Three honorary distinctions are conferred in this University; a certificate of proficiency, conferred by the faculty on any proficient in a particular branch of study; that of graduate in any school, for proficiency in the general studies of any school; and the third, of Master of Arts of the University of Virginia, is obtained by graduation in the schools of Ancient and Modern Languages, Mathematics, Natural Philosophy, Chymistry, and Moral Philosophy. All these are obtained when deserved, and not in consequence of any prescribed term of study having been gone through. The title of Doctor of Medicine is conferred on the graduate in the Medical Department.
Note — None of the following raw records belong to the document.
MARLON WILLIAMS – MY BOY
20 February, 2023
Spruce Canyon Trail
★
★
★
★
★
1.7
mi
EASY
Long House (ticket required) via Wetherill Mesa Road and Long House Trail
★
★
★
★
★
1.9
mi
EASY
The certificates and diplomas are delivered in the presence of all the members of the University and of the public on the last day of the session, in the Rotunda, amid many observances and rites.
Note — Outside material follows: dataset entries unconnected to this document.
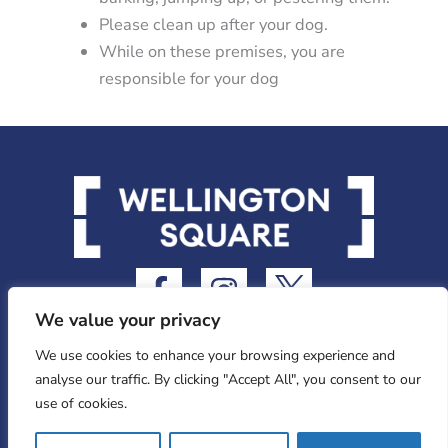
Please clean up after your dog.
While on these premises, you are
responsible for your dog
F
I
I
a
n
c
We value your privacy
c
s
o
e
t
n
We use cookies to enhance your browsing experience and
analyse our traffic. By clicking "Accept All", you consent to our
b
a
-
use of cookies.
o
g
t
Privacy Statement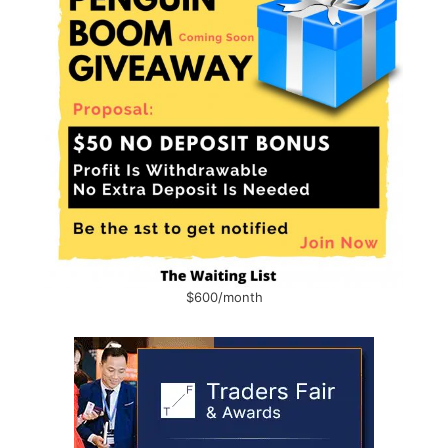
$600/month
It will be observed that there is no Theological Professorship. It was noticed by the religious North at the time of the foundation of the University, that this was probably the first instance in the world of such an establishment exhibiting this kind of deficiency, and the experiment was denounced as a very hazardous one. The result seems to have been, that while theological instruction has been obtainable elsewhere, a greater number and variety of young men, of different religious persuasions, have been educated at this institution than would have been likely to resort to it if it had, by the choice of a theological professor, identified itself with any single denomination. The reasons for the omission of a Professorship of Divinity are stated in the first Report of the Commissioners who met in August, 1818, at Rockfish Gap, on the Blue Ridge, for the purpose of organizing the plans of this institution. Jefferson was understood to be the author of the report, which contains the following passage:

"In conformity with the principles of our constitution, which places all sects of religion on an equal footing; with the jealousy of the different sects, in guarding that equality from encroachment and surprise; and with the sentiments of the legislature, in favour of freedom of religion, manifested on former occasions, we have proposed no Professor of Divinity; and the rather, as the proofs of the being of a God, the Creator, Preserver, and Supreme Ruler of the universe, the Author of all the relations of morality, and of the laws and obligations these infer, will be within the province of the Professor of Ethics; to which, adding the developments of those moral obligations, of those in which all sects agree, with a knowledge of the languages of Hebrew, Greek, and Latin, a basis will be formed common to all sects. Proceeding thus far without offence to the constitution, we have thought it proper at this point to leave every sect to provide, as they think fittest, the means of further instruction in their own peculiar tenets."